▸ What is being asked:
In the entries below, begin at the line that has "diagnostische und interventionelle", stop after the line that has "Saúde lança plano para enfrentar", and output those lines exactly with no pictures.
········
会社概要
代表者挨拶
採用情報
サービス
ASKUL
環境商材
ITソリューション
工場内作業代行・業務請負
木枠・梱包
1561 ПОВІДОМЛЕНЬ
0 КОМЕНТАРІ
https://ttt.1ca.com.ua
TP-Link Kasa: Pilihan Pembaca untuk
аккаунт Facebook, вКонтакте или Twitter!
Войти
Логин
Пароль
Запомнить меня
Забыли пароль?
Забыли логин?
········
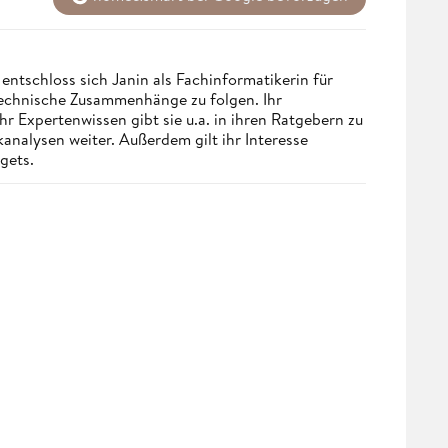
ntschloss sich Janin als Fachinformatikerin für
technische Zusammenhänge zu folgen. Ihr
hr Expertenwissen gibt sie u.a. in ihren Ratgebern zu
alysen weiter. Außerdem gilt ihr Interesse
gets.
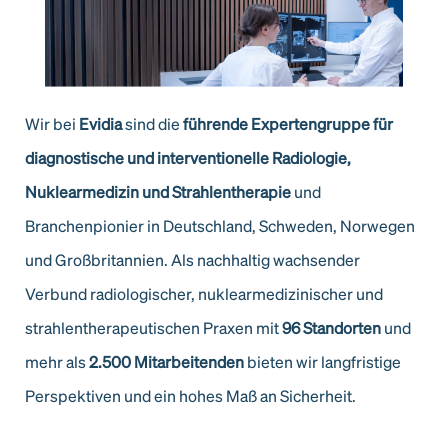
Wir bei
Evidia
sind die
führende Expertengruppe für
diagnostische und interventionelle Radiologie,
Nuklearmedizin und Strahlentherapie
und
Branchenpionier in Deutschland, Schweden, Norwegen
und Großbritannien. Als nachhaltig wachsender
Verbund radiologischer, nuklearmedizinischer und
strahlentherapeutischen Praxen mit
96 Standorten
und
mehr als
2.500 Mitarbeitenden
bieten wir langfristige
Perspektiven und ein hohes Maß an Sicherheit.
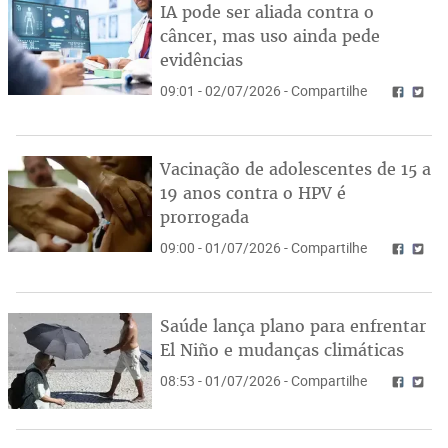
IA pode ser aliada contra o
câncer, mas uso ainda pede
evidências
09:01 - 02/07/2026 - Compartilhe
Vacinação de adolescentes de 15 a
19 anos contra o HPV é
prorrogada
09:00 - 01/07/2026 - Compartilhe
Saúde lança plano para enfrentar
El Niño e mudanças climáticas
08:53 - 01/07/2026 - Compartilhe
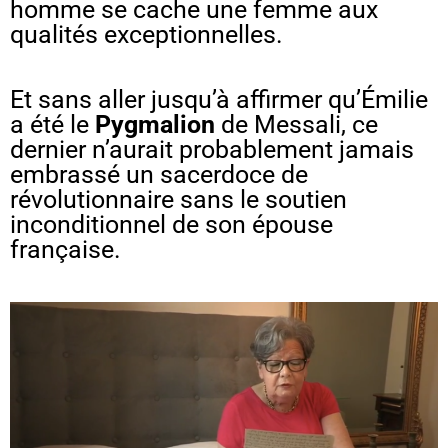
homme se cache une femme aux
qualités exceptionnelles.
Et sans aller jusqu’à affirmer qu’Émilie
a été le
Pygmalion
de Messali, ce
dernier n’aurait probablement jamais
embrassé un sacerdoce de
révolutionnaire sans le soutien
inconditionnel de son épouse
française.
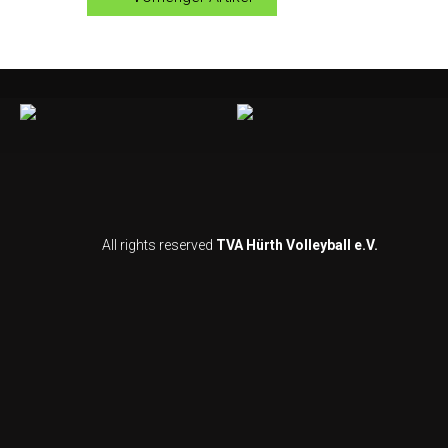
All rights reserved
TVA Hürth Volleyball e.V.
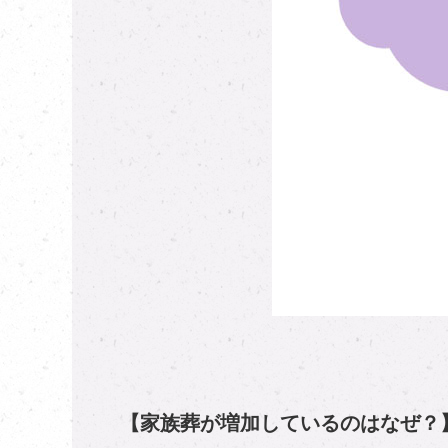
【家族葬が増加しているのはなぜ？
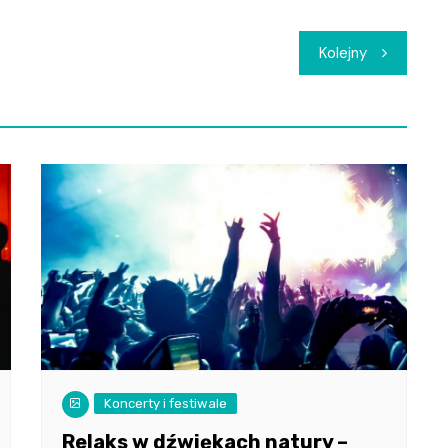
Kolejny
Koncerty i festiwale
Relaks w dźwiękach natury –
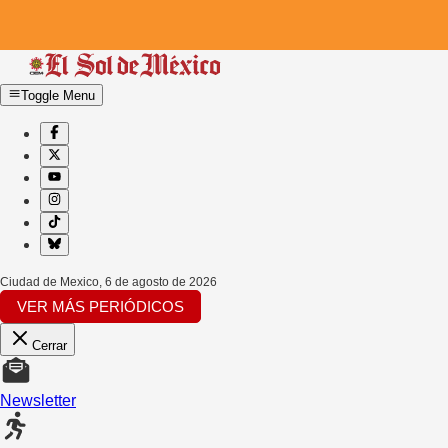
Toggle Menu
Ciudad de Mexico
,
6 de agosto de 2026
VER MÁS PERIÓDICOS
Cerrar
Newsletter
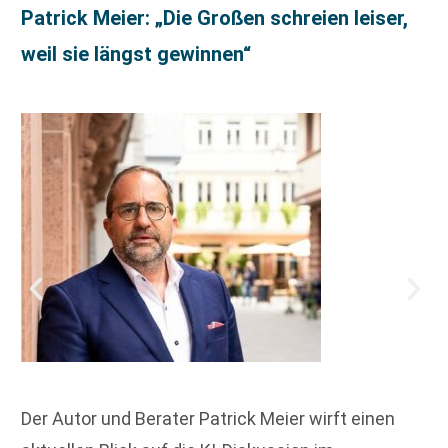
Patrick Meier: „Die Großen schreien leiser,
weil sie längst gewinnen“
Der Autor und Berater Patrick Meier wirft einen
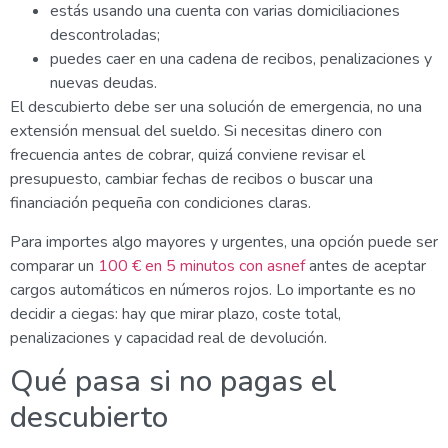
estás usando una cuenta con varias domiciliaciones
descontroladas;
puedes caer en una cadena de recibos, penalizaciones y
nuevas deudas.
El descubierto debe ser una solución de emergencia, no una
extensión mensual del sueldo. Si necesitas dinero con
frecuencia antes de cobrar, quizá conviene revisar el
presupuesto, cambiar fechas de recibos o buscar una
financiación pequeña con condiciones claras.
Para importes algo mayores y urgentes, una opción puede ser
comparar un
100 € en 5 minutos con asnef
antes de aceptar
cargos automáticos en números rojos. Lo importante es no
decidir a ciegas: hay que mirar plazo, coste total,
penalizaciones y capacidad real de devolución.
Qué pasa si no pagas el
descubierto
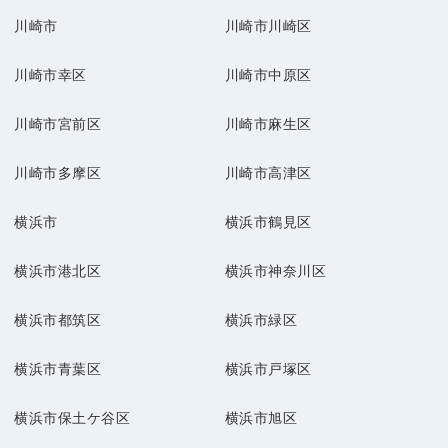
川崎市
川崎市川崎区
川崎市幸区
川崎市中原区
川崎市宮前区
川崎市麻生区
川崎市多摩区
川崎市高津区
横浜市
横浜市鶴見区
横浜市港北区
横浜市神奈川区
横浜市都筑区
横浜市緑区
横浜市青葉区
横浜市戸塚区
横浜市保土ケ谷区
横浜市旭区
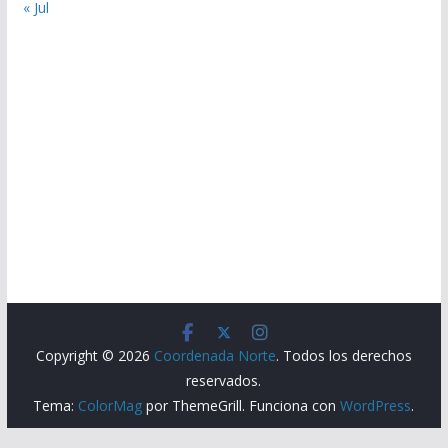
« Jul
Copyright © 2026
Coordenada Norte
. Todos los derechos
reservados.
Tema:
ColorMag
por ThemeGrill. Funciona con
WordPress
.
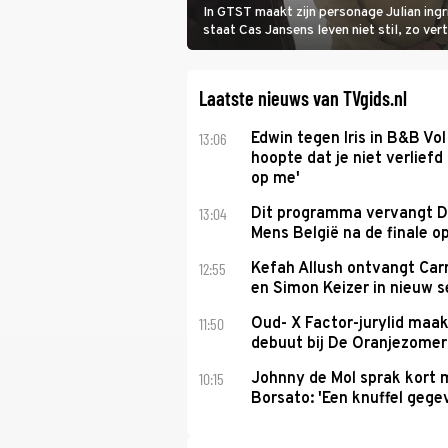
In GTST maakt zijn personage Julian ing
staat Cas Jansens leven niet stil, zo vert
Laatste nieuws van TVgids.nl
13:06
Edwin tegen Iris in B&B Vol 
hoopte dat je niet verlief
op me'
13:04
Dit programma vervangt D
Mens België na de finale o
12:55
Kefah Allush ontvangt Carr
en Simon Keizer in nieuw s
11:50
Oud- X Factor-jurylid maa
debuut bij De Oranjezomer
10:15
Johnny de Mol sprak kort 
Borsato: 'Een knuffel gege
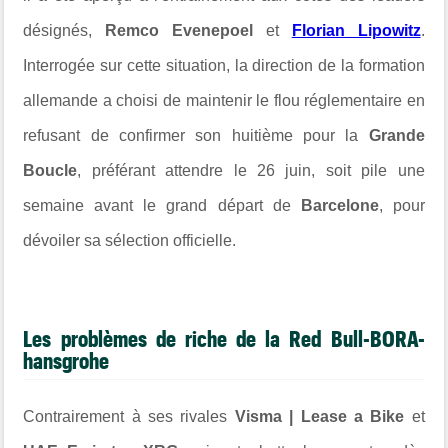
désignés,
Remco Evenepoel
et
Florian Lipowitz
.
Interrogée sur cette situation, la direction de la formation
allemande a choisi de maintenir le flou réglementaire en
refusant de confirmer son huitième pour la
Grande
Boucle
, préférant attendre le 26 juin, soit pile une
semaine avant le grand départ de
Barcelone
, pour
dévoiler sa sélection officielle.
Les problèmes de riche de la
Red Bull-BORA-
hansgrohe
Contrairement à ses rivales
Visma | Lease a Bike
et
········
▸ Completed task:
diagnostische und interventionelle Radiologie,
Nuklearmedizin und Strahlentherapie
und
Branchenpionier in Deutschland, Schweden, Norwegen
und Großbritannien. Als nachhaltig wachsender
Verbund radiologischer, nuklearmedizinischer und
strahlentherapeutischen Praxen mit
96 Standorten
und
mehr als
2.500 Mitarbeitenden
bieten wir langfristige
Perspektiven und ein hohes Maß an Sicherheit.
IA pode ser aliada contra o
câncer, mas uso ainda pede
evidências
09:01 - 02/07/2026 - Compartilhe
Vacinação de adolescentes de 15 a
19 anos contra o HPV é
prorrogada
09:00 - 01/07/2026 - Compartilhe
Saúde lança plano para enfrentar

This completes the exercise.